Atmospheric response to the interannual NPMM in the NPMM experiment: (a) DJF, (b) MAM, (c) JJA, and (d) SON. Patterns are shown as regression maps of 10-yr high-pass filtered SLP [contour interval: 0.2 hPa; solid red (blue) is positive (negative) anomaly; zero contour is omitted], surface wind (arrows; m s−1), SST (shading; °C), and precipitation [contour interval: 0.2 mm day−1; solid green (brown) is positive (negative)] anomalies against the SST EC of interannual NPMM variability. Climatological precipitation is overlaid as gray shading (only larger than 6 mm day−1 are shown, shading interval: 4 mm day−1). The stippling denotes statistically significant regressed SLP at 95% confidence interval.
Citation: Journal of Climate 34, 13; 10.1175/JCLI-D-20-0573.1
In MAM (Fig. 8b), as the developed interannual NPMM extends westward, the meridional dipole of precipitation anomaly also moves westward. In JJA (Fig. 8c), with the farther-westward extension of the NPMM and northward-displaced climatological ITCZ, the precipitation dipole pattern extends zonally along with a broad low pressure anomaly pattern. In SON (Fig. 8d), the zonally broad low pressure anomaly persists and the associated westerly wind anomalies penetrate into the central equatorial Pacific. This atmospheric pattern is reminiscent of the SDC response proposed by Amaya et al. (2019) that takes place in August–October.
We further investigate the upper-tropospheric response to the interannual NPMM variability in the NPMM experiment. The response is not confined to the North Pacific, with teleconnection pattern over the Northern Hemisphere extratropics throughout the year (Fig. S2).
b. Decadal NPMM
We now investigate decadal NPMM variability in observations and the Clim-τ simulation. Figure 9 shows the regression maps of SST, SLP, and surface winds against the normalized SST EC of decadal NPMM variability. The observed decadal NPMM is associated with variability in both the Northern and Southern Hemispheres (Fig. 9a). The associated SLP anomalies over the Southern Hemisphere extratropics exhibit a meridional seesaw pattern between the mid- and high latitudes. In contrast, the Clim-τ isolates the Pacific-centered characteristics of decadal NPMM variability (Fig. 9b). Similar results are obtained when performing SVD analysis on the model segments with an identical number of time length as in observations (not shown). As a result, the remainder of our analysis will only focus on the Clim-τ experiment.

- **DATASET EXCERPT**:
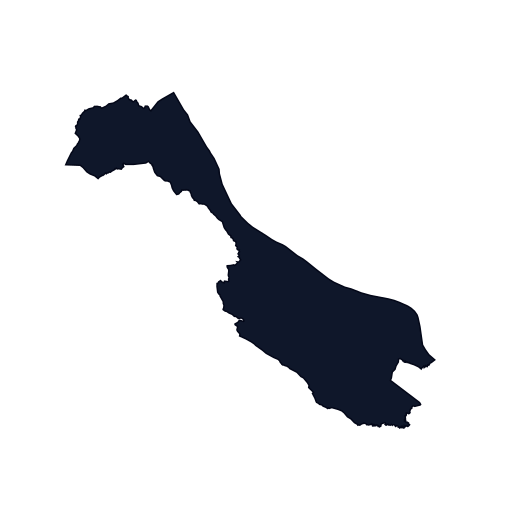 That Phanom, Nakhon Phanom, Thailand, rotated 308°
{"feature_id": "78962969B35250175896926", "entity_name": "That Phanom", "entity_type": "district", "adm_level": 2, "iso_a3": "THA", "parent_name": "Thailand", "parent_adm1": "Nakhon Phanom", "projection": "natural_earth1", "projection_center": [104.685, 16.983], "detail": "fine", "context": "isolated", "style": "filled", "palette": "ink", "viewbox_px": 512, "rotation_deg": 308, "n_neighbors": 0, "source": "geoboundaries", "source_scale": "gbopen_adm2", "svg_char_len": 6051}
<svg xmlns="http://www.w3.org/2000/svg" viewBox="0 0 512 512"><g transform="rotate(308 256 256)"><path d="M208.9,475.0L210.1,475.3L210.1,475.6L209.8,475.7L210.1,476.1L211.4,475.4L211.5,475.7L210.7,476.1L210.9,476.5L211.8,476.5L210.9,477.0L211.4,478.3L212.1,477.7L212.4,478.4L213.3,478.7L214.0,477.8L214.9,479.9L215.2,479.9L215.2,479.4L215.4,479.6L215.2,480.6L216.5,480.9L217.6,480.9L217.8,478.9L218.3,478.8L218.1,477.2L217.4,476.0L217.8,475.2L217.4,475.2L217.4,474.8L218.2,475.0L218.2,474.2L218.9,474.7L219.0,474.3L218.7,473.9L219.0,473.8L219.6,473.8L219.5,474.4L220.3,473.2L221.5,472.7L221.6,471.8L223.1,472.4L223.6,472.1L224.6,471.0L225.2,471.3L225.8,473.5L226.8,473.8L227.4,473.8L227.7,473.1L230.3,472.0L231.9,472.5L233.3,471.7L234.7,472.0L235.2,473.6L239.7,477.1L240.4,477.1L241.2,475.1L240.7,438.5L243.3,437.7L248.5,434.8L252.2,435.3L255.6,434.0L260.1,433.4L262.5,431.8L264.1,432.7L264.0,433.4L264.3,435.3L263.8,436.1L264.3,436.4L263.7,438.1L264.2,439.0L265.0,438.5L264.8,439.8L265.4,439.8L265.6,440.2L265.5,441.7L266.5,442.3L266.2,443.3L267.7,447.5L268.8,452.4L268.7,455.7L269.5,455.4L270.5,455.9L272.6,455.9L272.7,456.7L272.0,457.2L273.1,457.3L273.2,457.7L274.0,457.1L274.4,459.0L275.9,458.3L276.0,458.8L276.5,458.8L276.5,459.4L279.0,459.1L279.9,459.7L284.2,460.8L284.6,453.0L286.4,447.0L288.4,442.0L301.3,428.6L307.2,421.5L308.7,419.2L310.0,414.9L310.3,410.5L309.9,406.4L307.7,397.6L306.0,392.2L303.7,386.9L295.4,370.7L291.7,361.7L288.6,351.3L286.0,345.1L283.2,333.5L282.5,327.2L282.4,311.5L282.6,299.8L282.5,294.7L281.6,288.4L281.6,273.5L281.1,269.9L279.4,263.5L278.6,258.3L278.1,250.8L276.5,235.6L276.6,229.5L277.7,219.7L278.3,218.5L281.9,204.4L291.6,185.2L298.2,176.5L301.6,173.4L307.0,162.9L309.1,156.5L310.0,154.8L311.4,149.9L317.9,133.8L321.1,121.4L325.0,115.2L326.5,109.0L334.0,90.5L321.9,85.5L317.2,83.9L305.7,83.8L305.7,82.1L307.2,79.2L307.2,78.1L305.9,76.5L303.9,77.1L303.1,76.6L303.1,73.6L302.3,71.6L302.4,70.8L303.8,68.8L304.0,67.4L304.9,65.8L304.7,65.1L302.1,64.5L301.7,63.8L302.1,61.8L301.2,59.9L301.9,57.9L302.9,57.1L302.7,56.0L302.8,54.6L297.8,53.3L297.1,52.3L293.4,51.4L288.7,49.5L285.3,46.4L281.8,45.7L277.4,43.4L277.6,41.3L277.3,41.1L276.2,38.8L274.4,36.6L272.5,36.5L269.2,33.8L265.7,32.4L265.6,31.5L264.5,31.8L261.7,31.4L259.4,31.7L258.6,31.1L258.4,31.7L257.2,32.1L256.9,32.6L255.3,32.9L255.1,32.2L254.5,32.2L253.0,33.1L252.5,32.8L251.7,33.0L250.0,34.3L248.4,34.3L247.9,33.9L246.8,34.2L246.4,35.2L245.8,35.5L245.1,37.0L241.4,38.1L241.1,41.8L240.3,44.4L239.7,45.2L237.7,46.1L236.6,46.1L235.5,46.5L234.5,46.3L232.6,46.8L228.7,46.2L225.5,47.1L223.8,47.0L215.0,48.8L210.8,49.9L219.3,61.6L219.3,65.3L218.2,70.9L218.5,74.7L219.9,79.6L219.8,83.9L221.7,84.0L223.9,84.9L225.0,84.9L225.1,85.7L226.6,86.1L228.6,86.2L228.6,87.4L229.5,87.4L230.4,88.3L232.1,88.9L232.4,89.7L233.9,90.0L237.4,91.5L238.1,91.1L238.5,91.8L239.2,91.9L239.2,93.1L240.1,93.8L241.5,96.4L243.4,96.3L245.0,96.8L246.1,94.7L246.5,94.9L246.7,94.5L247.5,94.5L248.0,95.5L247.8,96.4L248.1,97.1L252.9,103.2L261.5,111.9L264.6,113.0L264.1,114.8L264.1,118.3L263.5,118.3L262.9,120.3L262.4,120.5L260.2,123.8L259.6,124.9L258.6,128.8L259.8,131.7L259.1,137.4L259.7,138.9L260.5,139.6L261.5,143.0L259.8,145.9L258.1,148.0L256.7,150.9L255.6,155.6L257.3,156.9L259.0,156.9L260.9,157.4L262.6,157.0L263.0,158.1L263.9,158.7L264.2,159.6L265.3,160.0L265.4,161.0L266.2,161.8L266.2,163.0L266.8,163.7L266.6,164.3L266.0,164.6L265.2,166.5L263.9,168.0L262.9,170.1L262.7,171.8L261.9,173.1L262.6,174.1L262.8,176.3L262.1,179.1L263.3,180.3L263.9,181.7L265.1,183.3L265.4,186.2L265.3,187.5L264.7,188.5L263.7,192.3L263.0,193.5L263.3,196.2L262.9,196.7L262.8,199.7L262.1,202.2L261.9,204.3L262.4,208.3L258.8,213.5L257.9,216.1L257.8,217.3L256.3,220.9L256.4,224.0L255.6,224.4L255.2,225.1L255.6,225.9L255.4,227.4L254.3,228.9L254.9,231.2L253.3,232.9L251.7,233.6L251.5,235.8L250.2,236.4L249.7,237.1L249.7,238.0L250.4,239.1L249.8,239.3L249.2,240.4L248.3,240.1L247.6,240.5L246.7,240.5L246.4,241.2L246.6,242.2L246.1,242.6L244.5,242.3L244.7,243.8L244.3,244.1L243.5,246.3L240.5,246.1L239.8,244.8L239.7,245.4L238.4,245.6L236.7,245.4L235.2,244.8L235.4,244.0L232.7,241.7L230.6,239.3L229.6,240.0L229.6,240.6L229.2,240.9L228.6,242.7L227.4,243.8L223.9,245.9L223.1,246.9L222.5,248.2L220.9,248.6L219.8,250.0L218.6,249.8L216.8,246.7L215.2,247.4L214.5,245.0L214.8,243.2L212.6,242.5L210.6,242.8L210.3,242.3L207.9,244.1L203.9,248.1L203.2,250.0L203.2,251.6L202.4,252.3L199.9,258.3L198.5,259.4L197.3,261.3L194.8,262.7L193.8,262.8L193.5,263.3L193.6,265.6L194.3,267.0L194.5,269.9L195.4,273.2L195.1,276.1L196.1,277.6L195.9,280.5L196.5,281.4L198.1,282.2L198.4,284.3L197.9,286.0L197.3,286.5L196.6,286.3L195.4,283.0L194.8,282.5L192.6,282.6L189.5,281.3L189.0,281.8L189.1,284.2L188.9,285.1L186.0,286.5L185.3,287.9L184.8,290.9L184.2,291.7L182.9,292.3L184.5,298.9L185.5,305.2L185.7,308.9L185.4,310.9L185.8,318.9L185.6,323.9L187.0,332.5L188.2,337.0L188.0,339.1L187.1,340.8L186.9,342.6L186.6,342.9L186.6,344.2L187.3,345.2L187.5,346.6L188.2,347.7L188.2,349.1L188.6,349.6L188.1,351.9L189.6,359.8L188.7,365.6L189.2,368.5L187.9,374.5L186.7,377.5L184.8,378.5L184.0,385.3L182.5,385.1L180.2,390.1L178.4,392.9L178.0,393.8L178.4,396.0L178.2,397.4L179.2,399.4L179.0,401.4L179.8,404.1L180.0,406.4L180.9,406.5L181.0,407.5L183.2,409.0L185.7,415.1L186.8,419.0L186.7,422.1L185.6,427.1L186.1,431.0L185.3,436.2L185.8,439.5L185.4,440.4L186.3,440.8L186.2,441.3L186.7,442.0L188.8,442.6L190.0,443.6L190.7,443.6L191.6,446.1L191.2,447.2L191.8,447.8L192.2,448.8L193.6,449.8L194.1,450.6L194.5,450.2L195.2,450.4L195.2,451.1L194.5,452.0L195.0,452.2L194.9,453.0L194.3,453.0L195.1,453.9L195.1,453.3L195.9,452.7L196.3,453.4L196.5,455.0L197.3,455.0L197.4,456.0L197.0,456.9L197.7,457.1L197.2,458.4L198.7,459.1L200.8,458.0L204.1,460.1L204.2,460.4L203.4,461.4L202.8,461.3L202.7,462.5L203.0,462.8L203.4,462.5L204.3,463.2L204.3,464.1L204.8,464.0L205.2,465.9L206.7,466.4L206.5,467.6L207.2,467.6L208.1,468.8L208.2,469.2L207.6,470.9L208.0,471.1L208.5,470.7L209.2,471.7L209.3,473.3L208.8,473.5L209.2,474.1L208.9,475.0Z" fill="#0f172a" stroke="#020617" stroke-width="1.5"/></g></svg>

- **TO BE DONE**:
**a)** Which season abbreviations label the panels of the figure caption in the NPMM passage? List them all.
**b)** Pick up the NPMM passage after its last sentence and keep writing.
The material has no connection to the NPMM passage.

- **TASK RESULTS**:
**a)** DJF, MAM, JJA, SON

**b)**
As in Fig. 4, but for decadal NPMM. Note that contour interval is 0.1 hPa.
Citation: Journal of Climate 34, 13; 10.1175/JCLI-D-20-0573.1
To explore which dominant mode of atmospheric variability can force the decadal NPMM variability, we compare the 10-yr low-pass filtered reconstructed NPMM index, which is obtained by the AR-1 model (see section 2c for details), with the SST EC of the decadal NPMM variability, and examine their lead–lag relationship (Fig. 10). The AL-forced AR-1 model weakly correlates with the decadal NPMM variability (Figs. 10a,d), suggesting that AL variability cannot effectively force decadal NPMM. In contrast, the correlation between the NPO-forced AR-1 model and decadal NPMM variability is slightly larger (Figs. 10b,d). Surprisingly, the NPT-forced AR-1 model best reproduces the decadal NPMM (Figs. 10c,d), suggesting that it is the primary driving role. Similar to the interannual NPMM, the decadal NPMM can also feed back to the atmosphere and excite atmospheric teleconnection in the Northern Hemisphere extratropics (Fig. S3).
The 10-yr low-pass filtered reconstructed NPMM time series based on the AR-1 model, as reconstructed by (a) AL variability, (b) NPO variability, and (c) NPT variability. Red lines denote the SST EC of decadal NPMM variability. Correlation between the low-pass filtered reconstructed NPMM time series and the SST EC is marked in each panel. (d) Cross-correlation between the SST EC of decadal NPMM variability and 10-yr low-pass filtered reconstructed NPMM time series forced by AL (blue), NPO (purple), and NPT (yellow) variability based on the AR-1 model. Horizontal solid line denotes the correlation at 95% confidence interval based on the two-tailed Student’s t test.
Citation: Journal of Climate 34, 13; 10.1175/JCLI-D-20-0573.1
5. SPMM variability
a. Interannual SPMM
Next, we investigate SPMM variability on interannual time scales in observations and the Clim-τ. Figure 11 shows the regression maps of SST, SLP, and surface wind anomalies against the normalized SST EC of the interannual SPMM. The interannual SPMM in observations and Clim-τ also resemble the respective raw SPMM, in both structure and magnitude (cf. Figs. 3f,h and Figs. 11a,b), suggesting that the traditionally defined SPMM (the raw SPMM) in the literature also primarily reflects its interannual variability.
As in Fig. 4, but for interannual SPMM.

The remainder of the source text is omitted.